*** Opening of Exercise passage ***
There has been one COVID-19-related death, a Sioux City man who worked at the Tyson facility, the company's largest beef plant. Tyson has confirmed that some workers have tested positive for the virus but have refused to provided a number.
For several days, local and state officials also have sidestepped questions about the plant and have gone out of their way not to even talk about the meat giant, citing state health care privacy laws. In a statement late Friday, though, Siouxland District Health, which serves Woodbury County, acknowledged that "a significant majority of the people in our community who have tested positive work in another state in industries that are particularly hard hit by COVID-19, or are close contacts of these workers."
"Siouxland District Health Department is not able to disclose the name of the business where these individuals are employed at this time," the statement said. "We are working to get the percentage of the current cases that are associated with this industry, and will have a better number when the contact tracing of all the new cases from today has been completed."
*** Close of Exercise passage ***
# Actions to take
1. Reproduce word for word everything in the news passage from "There has been" down to "provided a number.".
2. Answer these questions from the news passage:
(a) How many COVID-19-related deaths have there been?
(b) Which county does Siouxland District Health serve?
(c) When does the health department expect to have a better number for the cases associated with the industry?
The entries that follow aren't needed for anything here.
*** Opening of Raw data ***
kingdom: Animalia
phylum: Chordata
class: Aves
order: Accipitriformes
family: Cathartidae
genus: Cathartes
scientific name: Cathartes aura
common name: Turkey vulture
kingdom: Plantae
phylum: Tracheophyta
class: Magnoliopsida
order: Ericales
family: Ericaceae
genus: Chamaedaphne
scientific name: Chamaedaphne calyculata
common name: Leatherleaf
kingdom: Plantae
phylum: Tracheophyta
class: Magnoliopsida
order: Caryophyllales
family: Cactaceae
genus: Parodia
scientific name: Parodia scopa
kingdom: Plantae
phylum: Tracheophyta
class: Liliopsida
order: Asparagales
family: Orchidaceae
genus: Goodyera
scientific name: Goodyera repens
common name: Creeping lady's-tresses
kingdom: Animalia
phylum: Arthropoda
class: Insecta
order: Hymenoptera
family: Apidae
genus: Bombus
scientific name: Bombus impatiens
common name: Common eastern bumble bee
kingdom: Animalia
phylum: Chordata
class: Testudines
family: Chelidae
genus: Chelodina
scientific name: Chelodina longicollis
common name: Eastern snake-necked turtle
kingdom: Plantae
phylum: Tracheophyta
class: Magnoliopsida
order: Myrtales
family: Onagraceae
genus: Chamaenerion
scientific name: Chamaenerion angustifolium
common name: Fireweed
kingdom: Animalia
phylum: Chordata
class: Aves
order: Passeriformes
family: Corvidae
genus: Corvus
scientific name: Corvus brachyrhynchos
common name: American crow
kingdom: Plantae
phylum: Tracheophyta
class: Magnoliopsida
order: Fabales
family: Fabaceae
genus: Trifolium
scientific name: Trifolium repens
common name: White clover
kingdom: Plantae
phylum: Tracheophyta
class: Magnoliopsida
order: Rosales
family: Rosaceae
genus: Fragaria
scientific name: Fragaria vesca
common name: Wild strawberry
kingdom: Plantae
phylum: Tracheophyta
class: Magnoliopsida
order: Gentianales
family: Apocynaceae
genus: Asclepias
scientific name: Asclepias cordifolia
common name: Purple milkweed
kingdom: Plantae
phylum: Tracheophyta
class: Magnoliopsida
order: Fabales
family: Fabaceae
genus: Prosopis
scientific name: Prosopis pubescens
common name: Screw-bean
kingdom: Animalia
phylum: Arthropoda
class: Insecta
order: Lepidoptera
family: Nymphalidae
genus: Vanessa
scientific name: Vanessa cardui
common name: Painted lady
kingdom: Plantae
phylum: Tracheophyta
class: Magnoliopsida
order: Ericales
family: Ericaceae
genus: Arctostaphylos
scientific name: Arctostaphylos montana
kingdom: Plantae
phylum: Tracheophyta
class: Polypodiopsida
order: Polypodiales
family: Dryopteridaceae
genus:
*** Close of Raw data ***
# Your responses
1.
There has been one COVID-19-related death, a Sioux City man who worked at the Tyson facility, the company's largest beef plant. Tyson has confirmed that some workers have tested positive for the virus but have refused to provided a number.

2.
(a) There has been one, a Sioux City man who worked at the Tyson facility.
(b) It serves Woodbury County.
(c) It expects a better number when the contact tracing of all the new cases from that day has been completed.